Let’s close with an especially interesting case: the act of reading a novel. Can one argue that reading a novel is equivalent to playing a game? A version of that argument might go like this:
“When I read a novel, I am accepting a constraint on my behaviour—to keep my eyes on the page and read what’s on them—in return for certainty of the outcome. I can know that I won’t be directly affected by what happens in the novel because it is not real.”

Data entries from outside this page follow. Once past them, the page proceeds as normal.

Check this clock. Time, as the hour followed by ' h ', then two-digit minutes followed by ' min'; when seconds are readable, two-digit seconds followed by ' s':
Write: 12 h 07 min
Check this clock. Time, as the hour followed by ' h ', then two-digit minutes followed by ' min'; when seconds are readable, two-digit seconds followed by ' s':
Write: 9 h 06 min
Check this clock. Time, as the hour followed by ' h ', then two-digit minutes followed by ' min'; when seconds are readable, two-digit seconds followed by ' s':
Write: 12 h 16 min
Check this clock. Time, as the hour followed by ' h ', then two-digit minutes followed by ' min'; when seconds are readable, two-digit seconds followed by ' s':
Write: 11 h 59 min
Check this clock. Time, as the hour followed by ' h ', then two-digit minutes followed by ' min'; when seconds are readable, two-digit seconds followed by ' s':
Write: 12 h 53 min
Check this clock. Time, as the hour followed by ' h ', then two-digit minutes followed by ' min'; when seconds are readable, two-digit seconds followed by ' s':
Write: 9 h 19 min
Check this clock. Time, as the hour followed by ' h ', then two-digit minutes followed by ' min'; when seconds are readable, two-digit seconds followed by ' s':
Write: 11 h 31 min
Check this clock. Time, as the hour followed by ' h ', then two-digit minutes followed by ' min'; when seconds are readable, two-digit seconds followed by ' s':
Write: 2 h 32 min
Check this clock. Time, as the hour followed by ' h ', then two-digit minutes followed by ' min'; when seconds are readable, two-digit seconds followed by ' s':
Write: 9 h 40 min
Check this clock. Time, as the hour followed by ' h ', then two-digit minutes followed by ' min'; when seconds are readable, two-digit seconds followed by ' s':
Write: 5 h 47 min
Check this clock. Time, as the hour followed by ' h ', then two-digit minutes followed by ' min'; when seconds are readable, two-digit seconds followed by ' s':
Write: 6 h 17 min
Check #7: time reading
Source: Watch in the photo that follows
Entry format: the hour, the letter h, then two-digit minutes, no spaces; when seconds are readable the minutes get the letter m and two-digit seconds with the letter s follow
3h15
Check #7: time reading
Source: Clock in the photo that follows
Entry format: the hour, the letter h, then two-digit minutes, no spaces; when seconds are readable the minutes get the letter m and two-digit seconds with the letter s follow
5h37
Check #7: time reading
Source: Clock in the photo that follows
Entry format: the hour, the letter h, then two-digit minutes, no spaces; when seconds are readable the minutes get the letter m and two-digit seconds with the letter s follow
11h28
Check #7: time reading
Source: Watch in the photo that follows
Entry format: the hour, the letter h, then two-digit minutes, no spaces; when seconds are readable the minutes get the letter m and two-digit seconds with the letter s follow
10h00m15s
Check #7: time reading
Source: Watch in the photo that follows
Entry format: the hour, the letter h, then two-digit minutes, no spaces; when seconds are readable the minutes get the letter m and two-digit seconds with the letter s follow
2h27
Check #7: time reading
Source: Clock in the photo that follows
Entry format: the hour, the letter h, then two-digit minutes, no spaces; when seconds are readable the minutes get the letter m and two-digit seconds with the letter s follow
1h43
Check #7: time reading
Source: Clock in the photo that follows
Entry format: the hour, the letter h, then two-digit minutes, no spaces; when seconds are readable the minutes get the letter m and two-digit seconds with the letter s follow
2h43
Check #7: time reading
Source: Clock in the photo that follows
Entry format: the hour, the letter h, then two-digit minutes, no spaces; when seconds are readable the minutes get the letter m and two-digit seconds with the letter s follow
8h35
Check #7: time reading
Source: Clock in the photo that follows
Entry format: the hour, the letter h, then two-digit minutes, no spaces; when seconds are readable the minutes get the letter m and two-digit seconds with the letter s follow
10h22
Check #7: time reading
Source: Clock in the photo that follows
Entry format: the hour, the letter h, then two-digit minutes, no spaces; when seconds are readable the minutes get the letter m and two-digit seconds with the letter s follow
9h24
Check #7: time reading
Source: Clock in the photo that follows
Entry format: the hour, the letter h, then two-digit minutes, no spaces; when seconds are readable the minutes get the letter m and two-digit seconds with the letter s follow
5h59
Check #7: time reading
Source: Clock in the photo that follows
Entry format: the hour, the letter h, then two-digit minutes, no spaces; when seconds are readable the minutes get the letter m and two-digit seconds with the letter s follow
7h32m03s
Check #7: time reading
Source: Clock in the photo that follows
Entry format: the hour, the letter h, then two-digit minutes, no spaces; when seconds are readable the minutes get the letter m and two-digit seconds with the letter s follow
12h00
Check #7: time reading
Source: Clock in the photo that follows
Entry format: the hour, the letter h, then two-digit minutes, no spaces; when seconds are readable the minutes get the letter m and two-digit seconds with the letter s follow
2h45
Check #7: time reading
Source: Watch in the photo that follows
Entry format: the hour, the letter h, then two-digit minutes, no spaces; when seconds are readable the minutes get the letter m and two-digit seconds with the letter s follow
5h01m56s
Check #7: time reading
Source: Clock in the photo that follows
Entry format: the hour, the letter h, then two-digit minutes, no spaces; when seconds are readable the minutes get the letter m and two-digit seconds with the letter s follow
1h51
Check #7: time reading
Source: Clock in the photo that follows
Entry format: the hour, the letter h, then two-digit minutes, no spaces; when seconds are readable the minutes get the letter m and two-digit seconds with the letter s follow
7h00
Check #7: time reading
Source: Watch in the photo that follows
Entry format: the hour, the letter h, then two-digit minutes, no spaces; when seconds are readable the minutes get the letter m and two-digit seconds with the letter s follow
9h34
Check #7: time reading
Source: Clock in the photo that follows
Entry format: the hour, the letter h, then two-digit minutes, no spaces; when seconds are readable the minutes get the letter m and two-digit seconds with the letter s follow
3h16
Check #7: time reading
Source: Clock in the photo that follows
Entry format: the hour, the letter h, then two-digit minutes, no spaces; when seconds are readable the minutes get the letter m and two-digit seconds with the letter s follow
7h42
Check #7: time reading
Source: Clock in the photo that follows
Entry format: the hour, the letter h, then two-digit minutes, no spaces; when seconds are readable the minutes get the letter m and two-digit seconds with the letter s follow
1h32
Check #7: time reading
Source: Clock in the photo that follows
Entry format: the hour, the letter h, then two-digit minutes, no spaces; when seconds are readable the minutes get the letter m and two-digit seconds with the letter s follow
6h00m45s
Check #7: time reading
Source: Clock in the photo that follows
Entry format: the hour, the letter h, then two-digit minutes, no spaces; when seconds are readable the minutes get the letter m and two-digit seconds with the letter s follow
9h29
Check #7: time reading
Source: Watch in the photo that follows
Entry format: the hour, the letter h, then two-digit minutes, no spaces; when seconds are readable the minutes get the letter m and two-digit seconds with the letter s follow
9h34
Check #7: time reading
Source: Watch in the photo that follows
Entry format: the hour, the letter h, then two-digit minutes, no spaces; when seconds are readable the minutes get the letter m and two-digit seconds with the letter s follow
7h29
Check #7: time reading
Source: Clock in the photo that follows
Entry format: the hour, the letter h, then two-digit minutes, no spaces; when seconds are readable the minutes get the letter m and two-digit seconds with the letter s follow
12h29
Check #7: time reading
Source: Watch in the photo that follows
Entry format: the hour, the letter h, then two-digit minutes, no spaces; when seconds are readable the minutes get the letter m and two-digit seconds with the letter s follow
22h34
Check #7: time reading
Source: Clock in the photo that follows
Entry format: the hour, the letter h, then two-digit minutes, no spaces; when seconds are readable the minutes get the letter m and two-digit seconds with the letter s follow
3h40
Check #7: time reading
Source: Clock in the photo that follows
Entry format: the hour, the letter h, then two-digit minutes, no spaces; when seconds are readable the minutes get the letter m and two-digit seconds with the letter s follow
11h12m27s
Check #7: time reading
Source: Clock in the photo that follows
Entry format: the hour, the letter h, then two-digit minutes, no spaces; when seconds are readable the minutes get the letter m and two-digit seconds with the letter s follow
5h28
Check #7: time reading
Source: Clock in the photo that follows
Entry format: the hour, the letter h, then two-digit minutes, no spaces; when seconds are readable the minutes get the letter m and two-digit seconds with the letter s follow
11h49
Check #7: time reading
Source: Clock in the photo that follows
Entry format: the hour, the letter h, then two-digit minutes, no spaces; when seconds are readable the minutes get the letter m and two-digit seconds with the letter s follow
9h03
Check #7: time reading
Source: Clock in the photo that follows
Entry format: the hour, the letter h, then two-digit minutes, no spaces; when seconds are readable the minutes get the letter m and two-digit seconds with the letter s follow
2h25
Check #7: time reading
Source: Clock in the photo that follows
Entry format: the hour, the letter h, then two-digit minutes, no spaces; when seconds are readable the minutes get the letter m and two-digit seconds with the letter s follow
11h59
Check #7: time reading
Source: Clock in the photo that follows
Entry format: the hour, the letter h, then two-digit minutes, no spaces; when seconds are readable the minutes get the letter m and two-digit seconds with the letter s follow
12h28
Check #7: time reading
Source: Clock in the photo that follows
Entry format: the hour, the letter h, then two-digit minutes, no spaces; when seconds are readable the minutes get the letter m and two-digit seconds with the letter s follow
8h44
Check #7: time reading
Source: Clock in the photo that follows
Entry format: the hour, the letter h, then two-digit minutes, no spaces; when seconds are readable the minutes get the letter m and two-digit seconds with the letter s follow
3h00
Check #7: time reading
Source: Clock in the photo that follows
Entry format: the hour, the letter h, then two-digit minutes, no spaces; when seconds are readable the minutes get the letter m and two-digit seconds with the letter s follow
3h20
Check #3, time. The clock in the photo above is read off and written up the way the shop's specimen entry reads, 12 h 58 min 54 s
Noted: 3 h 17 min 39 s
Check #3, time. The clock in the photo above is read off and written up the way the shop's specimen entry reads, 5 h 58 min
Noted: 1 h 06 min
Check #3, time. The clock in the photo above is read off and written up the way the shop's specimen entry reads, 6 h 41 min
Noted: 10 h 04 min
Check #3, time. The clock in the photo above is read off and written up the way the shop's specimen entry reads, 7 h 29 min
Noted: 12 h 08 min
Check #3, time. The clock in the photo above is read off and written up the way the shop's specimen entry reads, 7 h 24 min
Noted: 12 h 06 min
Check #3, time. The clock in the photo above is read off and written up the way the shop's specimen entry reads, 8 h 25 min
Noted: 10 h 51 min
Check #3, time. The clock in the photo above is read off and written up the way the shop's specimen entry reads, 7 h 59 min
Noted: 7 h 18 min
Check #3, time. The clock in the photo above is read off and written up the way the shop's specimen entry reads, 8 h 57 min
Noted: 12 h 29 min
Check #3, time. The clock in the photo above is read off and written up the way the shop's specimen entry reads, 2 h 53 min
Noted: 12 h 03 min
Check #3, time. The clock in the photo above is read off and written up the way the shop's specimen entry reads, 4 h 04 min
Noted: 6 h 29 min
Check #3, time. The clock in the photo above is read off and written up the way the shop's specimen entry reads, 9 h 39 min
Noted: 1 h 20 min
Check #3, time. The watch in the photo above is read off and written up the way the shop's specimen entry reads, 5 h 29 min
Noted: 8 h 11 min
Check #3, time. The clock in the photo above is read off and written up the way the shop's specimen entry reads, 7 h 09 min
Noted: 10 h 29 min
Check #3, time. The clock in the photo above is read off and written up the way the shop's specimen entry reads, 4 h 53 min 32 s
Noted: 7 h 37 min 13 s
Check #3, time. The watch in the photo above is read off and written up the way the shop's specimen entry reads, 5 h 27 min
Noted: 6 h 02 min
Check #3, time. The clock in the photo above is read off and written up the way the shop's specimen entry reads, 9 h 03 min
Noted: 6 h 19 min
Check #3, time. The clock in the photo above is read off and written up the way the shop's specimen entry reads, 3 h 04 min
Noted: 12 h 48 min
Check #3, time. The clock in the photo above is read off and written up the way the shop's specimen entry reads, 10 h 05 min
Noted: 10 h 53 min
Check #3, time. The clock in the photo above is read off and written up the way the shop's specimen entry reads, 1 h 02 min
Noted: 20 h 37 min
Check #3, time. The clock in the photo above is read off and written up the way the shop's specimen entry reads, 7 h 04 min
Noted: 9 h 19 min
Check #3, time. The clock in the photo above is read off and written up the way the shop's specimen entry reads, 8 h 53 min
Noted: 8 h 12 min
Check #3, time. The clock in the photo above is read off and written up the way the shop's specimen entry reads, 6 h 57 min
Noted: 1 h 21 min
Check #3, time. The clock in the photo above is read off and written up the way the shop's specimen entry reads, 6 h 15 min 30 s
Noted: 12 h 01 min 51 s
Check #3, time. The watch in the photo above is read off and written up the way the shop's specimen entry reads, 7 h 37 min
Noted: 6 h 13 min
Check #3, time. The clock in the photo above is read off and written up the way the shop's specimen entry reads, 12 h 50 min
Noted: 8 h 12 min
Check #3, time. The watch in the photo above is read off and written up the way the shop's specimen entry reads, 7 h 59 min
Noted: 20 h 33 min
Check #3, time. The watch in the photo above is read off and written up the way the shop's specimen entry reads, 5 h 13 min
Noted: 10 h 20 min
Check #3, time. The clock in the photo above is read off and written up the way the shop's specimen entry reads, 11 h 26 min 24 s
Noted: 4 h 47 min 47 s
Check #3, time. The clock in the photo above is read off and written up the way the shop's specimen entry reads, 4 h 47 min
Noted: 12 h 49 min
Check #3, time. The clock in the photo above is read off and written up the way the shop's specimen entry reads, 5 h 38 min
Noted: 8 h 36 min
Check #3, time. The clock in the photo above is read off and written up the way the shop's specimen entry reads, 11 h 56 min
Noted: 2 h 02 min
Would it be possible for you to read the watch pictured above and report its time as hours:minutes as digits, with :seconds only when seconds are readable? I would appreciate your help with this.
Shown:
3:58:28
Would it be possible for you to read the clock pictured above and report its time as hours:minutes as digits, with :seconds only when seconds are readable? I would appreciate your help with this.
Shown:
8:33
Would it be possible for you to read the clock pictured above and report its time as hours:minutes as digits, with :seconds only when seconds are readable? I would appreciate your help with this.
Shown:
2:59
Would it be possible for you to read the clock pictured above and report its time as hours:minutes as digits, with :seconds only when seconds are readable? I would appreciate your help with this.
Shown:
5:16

This argument helps to clarify what the trade-off of a game really is, because it is not what this argument assumes. Reading a book is not “constraining oneself” to look at the page any more than going for a swim is “constraining oneself” to go into the water. What separates a game from a non-game is not the choice to engage. Rather, what separates a game from a non-game is that a player, having entered into the game, accepts the further constraints that the game implies. To move a piece on a chessboard is not to play at chess; to move a piece with knowledge of the rules, and with the intention of following them, is to play at chess.
Yet there is a stronger version of the argument that goes like this:
“When I read a novel, I accept a constraint on my thinking. I agree to treat the characters and events as if they were plausible and real. In return, I know that the story cannot affect me to a greater degree than the degree to which I care.”
This suggests an interesting framing for novels: one can think of novel-reading like emotional gambling. I can, to some extent, choose whether to “play along” with the author of a novel as I read it, treating it like it’s real and absorbing its impacts. The more invested I become in this story, the more trust I place in the author and the greater the emotional stakes. If I care, the author can lift me to great heights, or wound me so deeply that I lie in bed for days.
As a player in a game, I can withhold this cooperation if I don’t think the author is up to the challenge of bringing things to a conclusion in a satisfying way. I can continue reading, but stop caring. This is, perhaps, the game embedded within reading a novel: the challenge of getting the most out of the story by controlling whether, how much, and when to invest one’s care (or, indeed, when to abort reading and deposit the book in the nearest Little Free Library). In a linear medium like writing, this is all an audience member has; but if one chooses it, it is enough to enable a certain kind of game.
Now that we have this definition, in all its fuzzy usefulness, the next step is to show how it applies beyond its boundaries: that is, how we might use games as a metaphor to better understand the flows of society, power, and coercion. That discussion is one I’ll reserve for a follow-up post. What we have so far is a definition that reveals something essential about games and gives an instruction manual for finding games in unexpected places.
Recap of terms
Game: a restricted way of acting and thinking that agents choose to impose on themselves, where they exchange freedom (unboundedness of action) for security (boundedness of stakes).
Conflicted game: an activity of multiple agents that some treat as a game, others not; or that some treat as one game, others as an entirely different game.